Clearly being away from the office and spending time with the children is a total joy as a WoMo. A whole week, day in day out in their company is a truly lovely idea when I spend my life working full time. Conversations with my big girls that are typically cut short when someone needs to get out of the front door at home are finished, extended and good banter filled the air. Although the idea of a self catering ‘holiday’ for a week and the reality are in fact two different things.
The emotional and mental burden of planning a staycation 3 hours from home is pretty mega. The build up, the planning, the car loading, the list making and the coordination with all the other people is in fact exhausting. By the time you arrive you have had one hell of a day! And if you are travelling with toddlers, that car journey will have been all the more special. For me I just had one 3 year old in the car and two teens, so at least just 1 out of 3 asked me incessantly ‘are we nearly there yet?’ interjected with the odd moment of ‘I need a wee’ and then lets not forget, ‘I’m bored’.
We spotted 28 yellow cars, 6 tractors, 3 fields of cows (there was a debate about how many cows were in each field but that’s another story), 14 blue big trucks and 3 windmills. The excitement about spotting windmill number 3 was the best! It was our home for a week.
Cue arrival, car unpacking fest and the customary exploration of the windmill to define who would be sleeping where. By then it was wine time for me, and other family members started arriving. Making dinner for the masses was a major event but to be fair, my family are brilliant at mucking in. We all help, we all support each other and there are no passengers.

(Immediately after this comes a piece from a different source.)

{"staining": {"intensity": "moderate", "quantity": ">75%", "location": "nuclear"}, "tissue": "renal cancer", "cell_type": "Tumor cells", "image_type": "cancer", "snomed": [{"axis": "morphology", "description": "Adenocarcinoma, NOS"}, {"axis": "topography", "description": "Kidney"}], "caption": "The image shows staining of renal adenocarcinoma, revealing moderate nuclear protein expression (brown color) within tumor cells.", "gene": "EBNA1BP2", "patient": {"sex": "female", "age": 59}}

I actually enjoy cooking for a ton of people, so much so that at home even when cooking for 3 kids I seem to cater for 6, so the meal prep was enjoyable. The part I think I came home fully aware of, was the mental load. The constant ON in my mind of whether we had enough bread, enough milk, what was the next meal, what was the plan for the afternoon and when were the tide times. Add in sharing a room with my 3 year old who sleep talks far more than I had ever realised, and I drove home at the end of the week exhausted.
I fell in to bed the night I got home and collapsed. I almost wanted to cry with the joy of the good week we had all enjoyed, the fun I had had with the children and the successful holiday I felt we all accomplished. But I have to caveat this with the thought of going back to work without having sat still for 7 days was overwhelming.